MT. PLEASANT, SC: Parish looks to leave
St. Andrew's members push for joining Anglicans
By Adam Parker
The Post and Courier
December 19, 2009
St. Andrew's Church in Mount Pleasant is the most recent church to take steps to leave The Episcopal Church and the Diocese of South Carolina.
The congregation has recommended that the parish "affiliate with the Anglican Church in North America and separate from The Episcopal Church," according to a posting online by its rector, the Rev. Steve Wood.
The Anglican Church in North America upholds an "orthodox" theology and is seeking recognition as a new non-geographical Anglican province recognized by the Archbishop of Canterbury. Established in June 2008, it has nearly 750 parish affiliates.
The congregation's decision came after a formal 40-day discernment process. More than 900 response forms were submitted; 838 recommended realignment while 58 recommended remaining part of The Episcopal Church. A few responses were left blank.

• Goal of the exercise
Continue the news article about St. Andrew's Church in Mount Pleasant from where it stops.

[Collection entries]
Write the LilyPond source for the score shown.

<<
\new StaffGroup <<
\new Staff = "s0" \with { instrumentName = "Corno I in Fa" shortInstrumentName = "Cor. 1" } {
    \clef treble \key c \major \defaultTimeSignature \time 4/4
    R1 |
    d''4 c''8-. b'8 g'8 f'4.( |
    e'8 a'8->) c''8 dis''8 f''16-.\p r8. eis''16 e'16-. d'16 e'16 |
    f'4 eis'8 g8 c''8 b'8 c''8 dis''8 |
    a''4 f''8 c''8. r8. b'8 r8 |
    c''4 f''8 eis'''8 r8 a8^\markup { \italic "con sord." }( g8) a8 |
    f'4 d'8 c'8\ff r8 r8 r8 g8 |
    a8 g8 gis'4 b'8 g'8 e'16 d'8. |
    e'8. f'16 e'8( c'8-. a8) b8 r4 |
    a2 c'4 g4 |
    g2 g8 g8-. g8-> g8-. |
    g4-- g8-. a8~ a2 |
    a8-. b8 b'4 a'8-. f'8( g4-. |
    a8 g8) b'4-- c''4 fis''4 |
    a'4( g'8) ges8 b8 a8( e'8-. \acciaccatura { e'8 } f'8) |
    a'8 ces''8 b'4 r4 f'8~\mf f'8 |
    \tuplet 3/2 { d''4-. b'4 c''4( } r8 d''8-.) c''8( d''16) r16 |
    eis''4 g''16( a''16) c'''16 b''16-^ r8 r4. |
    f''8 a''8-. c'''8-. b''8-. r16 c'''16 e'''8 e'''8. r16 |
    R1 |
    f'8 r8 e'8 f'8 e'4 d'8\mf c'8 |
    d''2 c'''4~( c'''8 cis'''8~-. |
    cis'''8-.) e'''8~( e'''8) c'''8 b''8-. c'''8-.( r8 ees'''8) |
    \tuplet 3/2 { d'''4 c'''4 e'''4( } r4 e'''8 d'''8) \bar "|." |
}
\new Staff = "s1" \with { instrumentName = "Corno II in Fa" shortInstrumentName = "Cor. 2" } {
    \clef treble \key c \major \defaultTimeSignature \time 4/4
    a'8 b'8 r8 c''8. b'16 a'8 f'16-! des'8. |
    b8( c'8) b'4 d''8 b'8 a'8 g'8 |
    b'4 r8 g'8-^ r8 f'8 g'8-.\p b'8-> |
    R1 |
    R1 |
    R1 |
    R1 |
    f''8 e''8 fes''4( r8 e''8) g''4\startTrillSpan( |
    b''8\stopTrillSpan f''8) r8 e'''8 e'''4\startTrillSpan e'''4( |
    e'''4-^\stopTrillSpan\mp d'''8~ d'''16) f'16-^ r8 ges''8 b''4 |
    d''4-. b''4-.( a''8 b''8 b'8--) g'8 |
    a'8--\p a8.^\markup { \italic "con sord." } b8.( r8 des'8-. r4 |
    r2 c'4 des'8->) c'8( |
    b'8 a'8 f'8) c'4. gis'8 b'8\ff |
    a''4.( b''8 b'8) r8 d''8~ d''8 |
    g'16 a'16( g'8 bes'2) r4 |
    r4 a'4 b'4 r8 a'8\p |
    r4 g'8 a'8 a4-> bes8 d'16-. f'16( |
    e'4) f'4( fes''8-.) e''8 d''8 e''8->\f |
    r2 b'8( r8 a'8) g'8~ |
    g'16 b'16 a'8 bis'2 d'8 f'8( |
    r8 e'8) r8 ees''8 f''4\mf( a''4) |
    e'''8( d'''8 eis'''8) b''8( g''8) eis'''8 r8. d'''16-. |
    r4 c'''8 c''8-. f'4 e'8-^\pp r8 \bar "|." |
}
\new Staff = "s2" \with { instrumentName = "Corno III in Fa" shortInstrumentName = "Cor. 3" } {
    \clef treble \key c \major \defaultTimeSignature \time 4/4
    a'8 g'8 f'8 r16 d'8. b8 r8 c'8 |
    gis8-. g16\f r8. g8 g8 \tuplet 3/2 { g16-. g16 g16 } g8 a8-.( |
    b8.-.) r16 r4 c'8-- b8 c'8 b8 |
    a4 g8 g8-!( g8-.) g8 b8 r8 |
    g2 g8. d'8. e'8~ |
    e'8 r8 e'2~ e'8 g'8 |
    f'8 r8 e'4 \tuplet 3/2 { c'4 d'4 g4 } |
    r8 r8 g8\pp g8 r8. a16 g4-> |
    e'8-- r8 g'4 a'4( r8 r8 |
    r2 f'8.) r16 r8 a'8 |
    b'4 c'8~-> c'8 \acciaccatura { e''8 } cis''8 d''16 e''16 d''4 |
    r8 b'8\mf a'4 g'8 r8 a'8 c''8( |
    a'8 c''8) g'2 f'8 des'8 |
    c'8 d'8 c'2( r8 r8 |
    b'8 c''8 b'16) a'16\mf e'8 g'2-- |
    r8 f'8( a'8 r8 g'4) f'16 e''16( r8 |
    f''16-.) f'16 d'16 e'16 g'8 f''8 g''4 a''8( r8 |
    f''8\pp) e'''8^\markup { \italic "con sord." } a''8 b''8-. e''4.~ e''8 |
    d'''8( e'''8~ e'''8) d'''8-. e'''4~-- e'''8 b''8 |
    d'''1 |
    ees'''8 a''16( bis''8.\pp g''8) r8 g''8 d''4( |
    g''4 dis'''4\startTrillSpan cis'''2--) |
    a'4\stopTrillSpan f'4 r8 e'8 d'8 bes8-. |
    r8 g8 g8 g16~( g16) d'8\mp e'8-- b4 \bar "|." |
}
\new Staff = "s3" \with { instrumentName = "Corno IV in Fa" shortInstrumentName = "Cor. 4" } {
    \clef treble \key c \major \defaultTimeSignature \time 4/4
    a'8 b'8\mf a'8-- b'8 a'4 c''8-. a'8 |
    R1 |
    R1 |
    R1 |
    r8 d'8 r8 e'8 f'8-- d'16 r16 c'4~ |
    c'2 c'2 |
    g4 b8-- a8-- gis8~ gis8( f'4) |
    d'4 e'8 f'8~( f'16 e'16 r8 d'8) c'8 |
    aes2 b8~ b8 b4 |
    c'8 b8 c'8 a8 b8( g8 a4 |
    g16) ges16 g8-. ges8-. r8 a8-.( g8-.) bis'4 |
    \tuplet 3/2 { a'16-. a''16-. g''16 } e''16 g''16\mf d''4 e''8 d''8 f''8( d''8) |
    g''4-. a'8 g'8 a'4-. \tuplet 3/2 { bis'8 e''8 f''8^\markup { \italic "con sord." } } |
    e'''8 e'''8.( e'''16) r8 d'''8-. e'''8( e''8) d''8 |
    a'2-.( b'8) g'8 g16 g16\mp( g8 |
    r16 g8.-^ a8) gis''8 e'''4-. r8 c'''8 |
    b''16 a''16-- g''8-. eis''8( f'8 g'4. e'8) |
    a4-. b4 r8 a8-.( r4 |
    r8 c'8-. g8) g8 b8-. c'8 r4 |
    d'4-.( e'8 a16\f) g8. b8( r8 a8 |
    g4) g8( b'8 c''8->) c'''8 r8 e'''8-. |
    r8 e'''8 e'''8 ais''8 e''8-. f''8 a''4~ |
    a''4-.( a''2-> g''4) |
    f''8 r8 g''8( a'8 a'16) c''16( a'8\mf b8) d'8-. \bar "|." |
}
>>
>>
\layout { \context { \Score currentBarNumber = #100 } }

• Answer for this exercise
The vestry of St. Andrew's will convene after the holidays to consider an official course of action, parish officials said.
The discernment process is a result of the dilemma caused by The Episcopal Church, Wood said in an e-mail.
"The call of every Christian is to stand with and for Christ. The amazing story of a God who loves us and pursues us has been lost by our national leadership which seems to no longer believe the very story entrusted to their care," he wrote. "The Gospel story is that God in Christ reaches out to broken and lost humanity offering real hope for a new life. St. Andrew's seeks to faithfully and humbly give witness to this glorious hope."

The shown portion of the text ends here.